◆ **YOUR GOAL**:
Return, word for word, only the lines of the data below that lie between the line with "nose: (392, 198)" and the line with "right shoulder: (787, 499)", those two lines included.

(Skeletal landmark data)
———
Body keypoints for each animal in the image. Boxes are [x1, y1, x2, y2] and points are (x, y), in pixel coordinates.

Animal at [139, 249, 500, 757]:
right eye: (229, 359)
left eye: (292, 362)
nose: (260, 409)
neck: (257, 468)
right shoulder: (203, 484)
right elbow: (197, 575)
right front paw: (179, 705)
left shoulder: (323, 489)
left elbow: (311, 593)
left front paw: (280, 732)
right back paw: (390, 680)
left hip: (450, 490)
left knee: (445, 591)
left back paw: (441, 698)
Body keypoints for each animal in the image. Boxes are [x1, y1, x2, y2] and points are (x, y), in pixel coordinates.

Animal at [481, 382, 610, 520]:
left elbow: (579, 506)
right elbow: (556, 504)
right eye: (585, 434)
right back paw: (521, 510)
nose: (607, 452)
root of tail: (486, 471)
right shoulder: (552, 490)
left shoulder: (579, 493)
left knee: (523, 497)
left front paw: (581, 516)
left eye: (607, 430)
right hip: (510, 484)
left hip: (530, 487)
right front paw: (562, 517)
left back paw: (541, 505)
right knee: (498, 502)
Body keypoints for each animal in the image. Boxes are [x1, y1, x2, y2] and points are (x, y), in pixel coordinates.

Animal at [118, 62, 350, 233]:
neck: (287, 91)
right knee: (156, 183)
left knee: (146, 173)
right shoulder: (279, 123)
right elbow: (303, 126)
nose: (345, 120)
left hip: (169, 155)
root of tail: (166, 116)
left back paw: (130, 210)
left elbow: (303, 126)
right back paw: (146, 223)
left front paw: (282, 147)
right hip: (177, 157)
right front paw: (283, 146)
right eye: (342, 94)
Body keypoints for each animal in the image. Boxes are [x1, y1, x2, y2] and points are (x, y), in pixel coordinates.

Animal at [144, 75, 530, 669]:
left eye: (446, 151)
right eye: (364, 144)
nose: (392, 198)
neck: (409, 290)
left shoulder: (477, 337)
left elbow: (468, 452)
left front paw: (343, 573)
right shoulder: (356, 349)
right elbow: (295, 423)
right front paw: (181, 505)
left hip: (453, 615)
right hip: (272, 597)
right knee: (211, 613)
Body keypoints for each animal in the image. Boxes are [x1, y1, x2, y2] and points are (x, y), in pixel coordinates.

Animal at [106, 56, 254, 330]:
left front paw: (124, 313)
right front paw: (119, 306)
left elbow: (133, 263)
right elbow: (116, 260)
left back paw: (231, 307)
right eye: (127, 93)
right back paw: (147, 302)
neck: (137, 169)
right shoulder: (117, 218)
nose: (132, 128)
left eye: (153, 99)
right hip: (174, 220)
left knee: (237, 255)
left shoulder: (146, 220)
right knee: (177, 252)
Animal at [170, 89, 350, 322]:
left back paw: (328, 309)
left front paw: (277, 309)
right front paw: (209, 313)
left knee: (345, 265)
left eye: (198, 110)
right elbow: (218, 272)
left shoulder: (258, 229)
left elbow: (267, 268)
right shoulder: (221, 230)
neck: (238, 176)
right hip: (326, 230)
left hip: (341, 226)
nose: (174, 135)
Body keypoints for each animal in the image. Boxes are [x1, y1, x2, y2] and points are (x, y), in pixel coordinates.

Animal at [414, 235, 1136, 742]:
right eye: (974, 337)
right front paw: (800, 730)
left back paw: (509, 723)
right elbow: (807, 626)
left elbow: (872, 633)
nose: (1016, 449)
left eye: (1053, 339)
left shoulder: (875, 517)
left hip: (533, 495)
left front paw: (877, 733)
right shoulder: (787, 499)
———
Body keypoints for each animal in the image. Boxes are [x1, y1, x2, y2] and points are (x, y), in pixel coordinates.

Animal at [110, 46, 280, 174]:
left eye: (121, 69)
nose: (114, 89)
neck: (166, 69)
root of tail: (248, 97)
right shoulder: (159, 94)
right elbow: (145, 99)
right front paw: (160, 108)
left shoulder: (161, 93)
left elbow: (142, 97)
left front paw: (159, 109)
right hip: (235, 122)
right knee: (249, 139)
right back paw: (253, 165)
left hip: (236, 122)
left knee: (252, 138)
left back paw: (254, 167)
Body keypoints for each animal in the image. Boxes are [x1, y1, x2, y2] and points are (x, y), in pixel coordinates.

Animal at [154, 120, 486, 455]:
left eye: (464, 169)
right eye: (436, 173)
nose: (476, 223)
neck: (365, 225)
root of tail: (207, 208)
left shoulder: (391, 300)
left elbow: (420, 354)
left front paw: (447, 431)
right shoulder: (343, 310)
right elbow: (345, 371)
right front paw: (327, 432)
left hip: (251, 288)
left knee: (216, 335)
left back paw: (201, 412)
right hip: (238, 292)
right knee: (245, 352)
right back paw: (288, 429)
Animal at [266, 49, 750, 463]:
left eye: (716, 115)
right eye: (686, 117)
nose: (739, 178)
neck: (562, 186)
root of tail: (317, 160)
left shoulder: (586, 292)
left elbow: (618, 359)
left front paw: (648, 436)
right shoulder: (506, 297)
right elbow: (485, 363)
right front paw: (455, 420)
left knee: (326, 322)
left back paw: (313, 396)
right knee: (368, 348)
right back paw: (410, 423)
———
◆ **THE COMPLETED TASK**:
nose: (392, 198)
neck: (409, 290)
left shoulder: (477, 337)
left elbow: (468, 452)
left front paw: (343, 573)
right shoulder: (356, 349)
right elbow: (295, 423)
right front paw: (181, 505)
left hip: (453, 615)
right hip: (272, 597)
right knee: (211, 613)
Body keypoints for each animal in the image. Boxes are [x1, y1, x2, y2] and points are (x, y), in pixel coordinates.

Animal at [106, 56, 254, 330]:
left front paw: (124, 313)
right front paw: (119, 306)
left elbow: (133, 263)
right elbow: (116, 260)
left back paw: (231, 307)
right eye: (127, 93)
right back paw: (147, 302)
neck: (137, 169)
right shoulder: (117, 218)
nose: (132, 128)
left eye: (153, 99)
right hip: (174, 220)
left knee: (237, 255)
left shoulder: (146, 220)
right knee: (177, 252)
Animal at [170, 89, 350, 322]:
left back paw: (328, 309)
left front paw: (277, 309)
right front paw: (209, 313)
left knee: (345, 265)
left eye: (198, 110)
right elbow: (218, 272)
left shoulder: (258, 229)
left elbow: (267, 268)
right shoulder: (221, 230)
neck: (238, 176)
right hip: (326, 230)
left hip: (341, 226)
nose: (174, 135)
Body keypoints for each animal in the image. Boxes are [x1, y1, x2, y2] and points are (x, y), in pixel coordinates.

Animal at [414, 235, 1136, 742]:
right eye: (974, 337)
right front paw: (800, 730)
left back paw: (509, 723)
right elbow: (807, 626)
left elbow: (872, 633)
nose: (1016, 449)
left eye: (1053, 339)
left shoulder: (875, 517)
left hip: (533, 495)
left front paw: (877, 733)
right shoulder: (787, 499)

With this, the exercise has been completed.